You can join the call by dialing 1-888-664-6392 or 1-416-764-8659.  You will be put on hold until the conference call begins. A live audio webcast of the Conference Call will also be available

https://produceredition.webcasts.com/starthere.jsp?ei=1532351&tp_key=0daf1cfdae

An archived replay of the webcast will be available for 90 days.

About Foraco International SA

Foraco International SA (TSX: FAR) is a leading global mineral drilling services company that provides a comprehensive and reliable service offering in mining and water projects. Supported by its founding values of integrity, innovation and involvement, Foraco has grown into the third largest global drilling enterprise with a presence in 22 countries across five continents. For more information about Foraco, visit www.foraco.com.

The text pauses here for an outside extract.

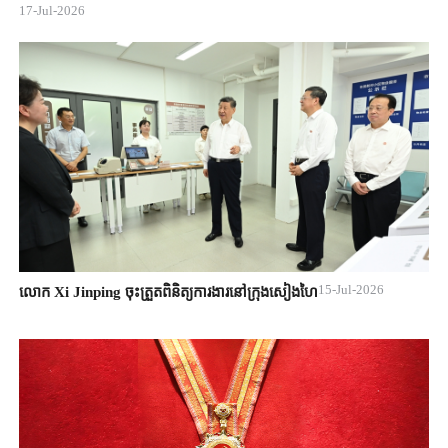
17-Jul-2026
15-Jul-2026
លោក Xi Jinping ចុះត្រួតពិនិត្យការងារនៅក្រុងសៀងហៃ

"Neither TSX Exchange nor its Regulation Services Provider (as that term is defined in the policies of the TSX Exchange) accepts responsibility for the adequacy or accuracy of this release."

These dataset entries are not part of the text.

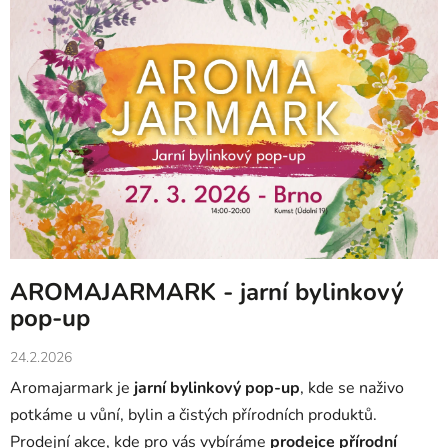
AROMAJARMARK - jarní bylinkový
pop-up
24.2.2026
Aromajarmark je
jarní bylinkový pop-up
, kde se naživo
potkáme u vůní, bylin a čistých přírodních produktů.
Prodejní akce, kde pro vás vybíráme
prodejce přírodní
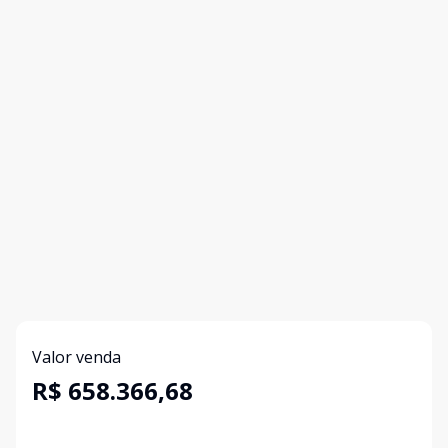
Valor venda
R$ 658.366,68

Caution concerning forward-looking statements

This document may contain "forward-looking statements" and "forward-looking information" within the meaning of applicable securities laws. These statements and information include estimates, forecasts, information and statements as to Management's expectations with respect to, among other things, the future financial or operating performance of the Company and capital and operating expenditures. Often, but not always, forward-looking statements and information can be identified by the use of words such as "may", "will", "should", "plans", "expects", "intends", "anticipates", "believes", "budget", and "scheduled" or the negative thereof or variations thereon or similar terminology. Forward-looking statements and information are necessarily based upon a number of estimates and assumptions that, while considered reasonable by Management, are inherently subject to significant business, economic and competitive uncertainties and contingencies. Readers are cautioned that any such forward-looking statements and information are not guarantees and there can be no assurance that such statements and information will prove to be accurate and actual results and future events could differ materially from those anticipated in such statements. Important factors that could cause actual results to differ materially from the Company's expectations are disclosed under the heading "Risk Factors" in the Company's Annual Information Form dated March 30, 2021, which is filed with Canadian regulators on SEDAR (www.sedar.com). The Company expressly disclaims any intention or obligation to update or revise any forward-looking statements and information whether as a result of new information, future events or otherwise. All written and oral forward-looking statements and information attributable to Foraco or persons acting on our behalf are expressly qualified in their entirety by the foregoing cautionary statements.